Reasons for Multithreading

There are several major reasons that you might want to use more than one thread in your program.

• Separate multiple tasks
• Perform slow input/output operations simultaneously
• Improve performance on a multiprocessor machine
• Perform a particular task in more than one context at a time

Separate Multiple Tasks

The most common reason for multithreading is to separate multiple tasks, one or more of which is time-critical and might be subject to interference by the execution of the other tasks. For example, a program that performs data acquisition and displays a user interface is a good candidate for multithreading. In this type of program, the data acquisition is the time-critical task that might be subject to interference by the user interface task. While using a single-threaded approach in a LabWindows/CVI program, you might decide to pull data from the data acquisition buffer, plot the data to a user interface graph, and then process events to allow the user interface to update. If the user chooses to operate your user interface, for example, by dragging a cursor on a graph, the thread continues to process the user interface events and does not return to the data acquisition task before the data acquisition buffer overflows. Using a multithreaded approach in a LabWindows/CVI program, you might put the data acquisition operations in one thread and display the user interface in another thread. This way, while the user is operating the user interface, the OS performs thread switches to give the data acquisition thread time to perform its task.

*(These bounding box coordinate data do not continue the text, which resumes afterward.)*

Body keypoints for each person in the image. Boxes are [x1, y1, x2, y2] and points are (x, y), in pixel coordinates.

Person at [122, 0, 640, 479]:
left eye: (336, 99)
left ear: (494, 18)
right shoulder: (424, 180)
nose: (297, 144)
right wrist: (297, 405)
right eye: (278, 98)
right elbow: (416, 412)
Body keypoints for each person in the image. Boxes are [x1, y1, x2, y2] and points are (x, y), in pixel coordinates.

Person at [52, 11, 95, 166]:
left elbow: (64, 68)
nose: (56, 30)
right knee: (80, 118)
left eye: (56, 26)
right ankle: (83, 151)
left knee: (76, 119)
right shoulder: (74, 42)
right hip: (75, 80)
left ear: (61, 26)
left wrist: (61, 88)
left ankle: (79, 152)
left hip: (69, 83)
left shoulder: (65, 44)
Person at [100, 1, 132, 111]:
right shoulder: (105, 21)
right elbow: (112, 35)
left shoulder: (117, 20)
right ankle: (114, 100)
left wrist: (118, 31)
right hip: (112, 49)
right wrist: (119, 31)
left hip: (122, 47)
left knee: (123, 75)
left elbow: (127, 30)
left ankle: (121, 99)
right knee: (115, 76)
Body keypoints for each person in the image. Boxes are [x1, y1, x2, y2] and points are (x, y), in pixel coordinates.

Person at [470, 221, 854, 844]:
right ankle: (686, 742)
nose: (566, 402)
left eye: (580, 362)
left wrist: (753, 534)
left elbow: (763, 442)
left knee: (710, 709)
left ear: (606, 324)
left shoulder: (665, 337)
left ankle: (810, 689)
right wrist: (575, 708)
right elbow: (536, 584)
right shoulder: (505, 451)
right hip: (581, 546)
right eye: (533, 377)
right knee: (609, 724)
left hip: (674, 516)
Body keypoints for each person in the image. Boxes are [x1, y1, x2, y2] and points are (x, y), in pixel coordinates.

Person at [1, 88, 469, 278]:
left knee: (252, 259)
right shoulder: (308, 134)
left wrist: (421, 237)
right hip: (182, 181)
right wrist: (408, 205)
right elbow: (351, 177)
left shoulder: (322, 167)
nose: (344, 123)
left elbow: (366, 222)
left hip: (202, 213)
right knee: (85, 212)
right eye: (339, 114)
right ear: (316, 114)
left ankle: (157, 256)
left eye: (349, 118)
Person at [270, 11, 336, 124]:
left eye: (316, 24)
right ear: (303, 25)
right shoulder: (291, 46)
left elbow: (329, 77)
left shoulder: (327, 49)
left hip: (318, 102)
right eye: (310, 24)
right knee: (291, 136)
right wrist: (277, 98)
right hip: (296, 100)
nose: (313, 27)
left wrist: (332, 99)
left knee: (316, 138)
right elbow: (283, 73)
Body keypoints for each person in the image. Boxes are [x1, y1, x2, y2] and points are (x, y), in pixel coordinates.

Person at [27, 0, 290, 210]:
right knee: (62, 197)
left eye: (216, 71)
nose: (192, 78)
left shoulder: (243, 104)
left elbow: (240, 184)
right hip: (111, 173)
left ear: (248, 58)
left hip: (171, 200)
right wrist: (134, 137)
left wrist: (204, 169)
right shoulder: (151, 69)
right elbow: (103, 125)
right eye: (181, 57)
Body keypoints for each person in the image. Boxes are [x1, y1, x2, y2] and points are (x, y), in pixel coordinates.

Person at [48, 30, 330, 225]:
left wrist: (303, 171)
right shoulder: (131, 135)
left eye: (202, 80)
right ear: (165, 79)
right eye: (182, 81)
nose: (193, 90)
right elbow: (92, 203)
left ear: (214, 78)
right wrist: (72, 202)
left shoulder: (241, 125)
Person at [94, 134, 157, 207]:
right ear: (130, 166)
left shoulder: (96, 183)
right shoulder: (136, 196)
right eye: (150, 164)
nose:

Perform Slow Input/Output Operations Simultaneously

For example, a program that uses an instrument to test a circuit board might benefit significantly from multithreading. Using a single-threaded approach in a LabWindows/CVI program, you might send data to the serial port to instruct the circuit board to initialize itself. You wait for the board to complete its operation before initializing the test instrument. You must wait for the test instrument to initialize before taking the measurement. With a multithreaded approach in a LabWindows/CVI program, you might use another thread to initialize the test instrument. This way, you wait for the instrument to initialize while you are waiting for the circuit board to initialize. The slow input/output operations are done simultaneously, thereby reducing the total time you spend waiting.

Improve Performance on a Multiprocessor Machine

Each processor on a machine can execute a thread. So while the OS gives the appearance of concurrent execution of multiple threads on a single-processor machine, the OS actually does execute multiple threads concurrently on a multiprocessor machine. A program that would benefit from multithreading on a multiprocessor machine is one that performs more than one task simultaneously. For example, a program that acquires data, streams it to disk, analyzes the data, and displays the analyzed data in a user interface would likely benefit from being multithreaded and running on a multiprocessor machine. Writing the data to disk and analyzing the data for display are tasks that you can perform simultaneously.

Perform a Task in Multiple Contexts

For example, you might use multithreading in an application that runs tests on parallel test bays. Using a single-threaded approach, the application has to dynamically allocate space for records to hold the results of the test in each bay. The program has to maintain the association between each record and its test bay manually. Using a multithreaded approach, the application can create a secondary thread to handle each test bay. The application can then use thread local variables to create the results records on a per-thread basis. The association between the test bay and its results record is maintained automatically, thereby simplifying the application code.